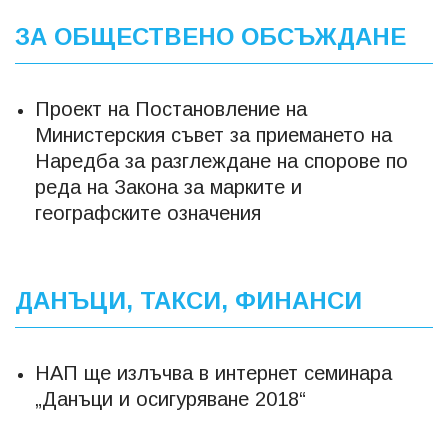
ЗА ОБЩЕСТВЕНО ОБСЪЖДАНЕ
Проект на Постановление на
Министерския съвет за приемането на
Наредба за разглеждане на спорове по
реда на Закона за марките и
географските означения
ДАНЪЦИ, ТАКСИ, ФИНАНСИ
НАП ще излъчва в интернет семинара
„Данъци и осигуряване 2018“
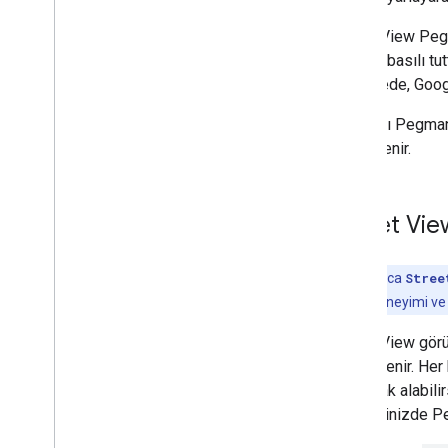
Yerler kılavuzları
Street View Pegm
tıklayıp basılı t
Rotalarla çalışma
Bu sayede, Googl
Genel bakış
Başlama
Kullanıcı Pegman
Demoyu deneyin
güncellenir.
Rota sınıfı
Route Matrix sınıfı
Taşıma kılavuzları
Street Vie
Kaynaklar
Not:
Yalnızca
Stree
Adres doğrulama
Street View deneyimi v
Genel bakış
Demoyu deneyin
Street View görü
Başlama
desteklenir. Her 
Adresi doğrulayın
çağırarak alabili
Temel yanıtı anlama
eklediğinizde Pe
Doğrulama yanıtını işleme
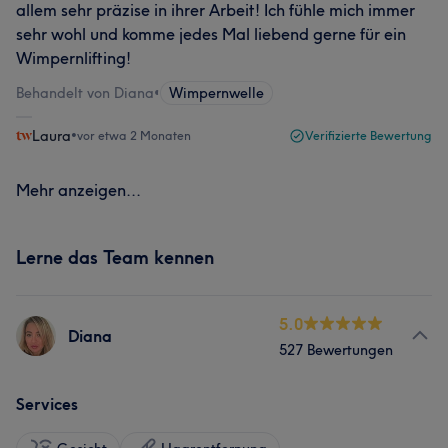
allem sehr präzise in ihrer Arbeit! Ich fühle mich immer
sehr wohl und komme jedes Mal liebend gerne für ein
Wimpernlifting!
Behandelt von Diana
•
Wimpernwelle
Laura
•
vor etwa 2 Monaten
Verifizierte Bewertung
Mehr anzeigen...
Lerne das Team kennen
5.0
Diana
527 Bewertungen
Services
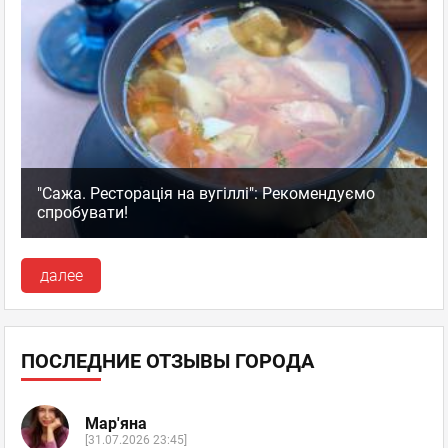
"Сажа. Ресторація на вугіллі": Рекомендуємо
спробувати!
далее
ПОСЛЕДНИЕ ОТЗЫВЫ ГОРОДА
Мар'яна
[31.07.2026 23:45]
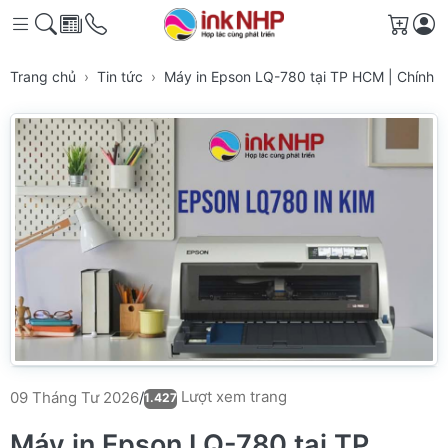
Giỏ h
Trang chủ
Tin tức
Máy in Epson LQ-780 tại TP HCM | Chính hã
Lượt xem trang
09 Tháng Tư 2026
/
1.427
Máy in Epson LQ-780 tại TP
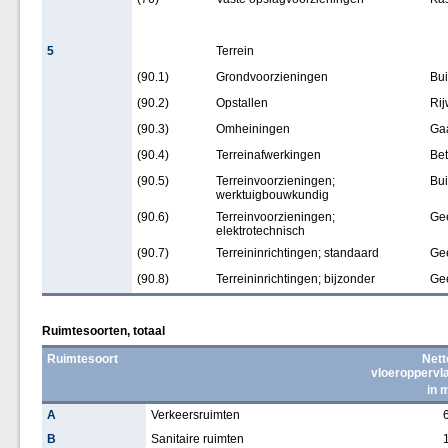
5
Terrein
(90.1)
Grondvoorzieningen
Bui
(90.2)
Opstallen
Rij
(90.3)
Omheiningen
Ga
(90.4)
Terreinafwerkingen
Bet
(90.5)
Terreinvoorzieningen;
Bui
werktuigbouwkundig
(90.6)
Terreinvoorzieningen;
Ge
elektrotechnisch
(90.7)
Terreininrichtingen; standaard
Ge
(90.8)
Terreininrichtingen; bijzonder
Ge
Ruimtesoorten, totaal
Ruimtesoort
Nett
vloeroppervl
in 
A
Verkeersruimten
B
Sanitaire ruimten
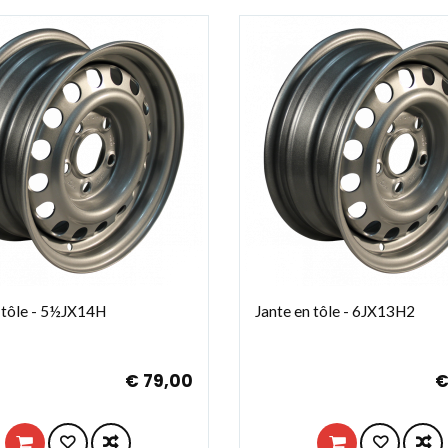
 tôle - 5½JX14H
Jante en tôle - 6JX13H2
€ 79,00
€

=======

▶ **Work request**:
Apply a filter to the listing above so that only lines with "Street" are kept, and copy those lines.

▶ **Solution below**:
Street View Pegm
Street Vie
Street View deneyimi v
Street View görü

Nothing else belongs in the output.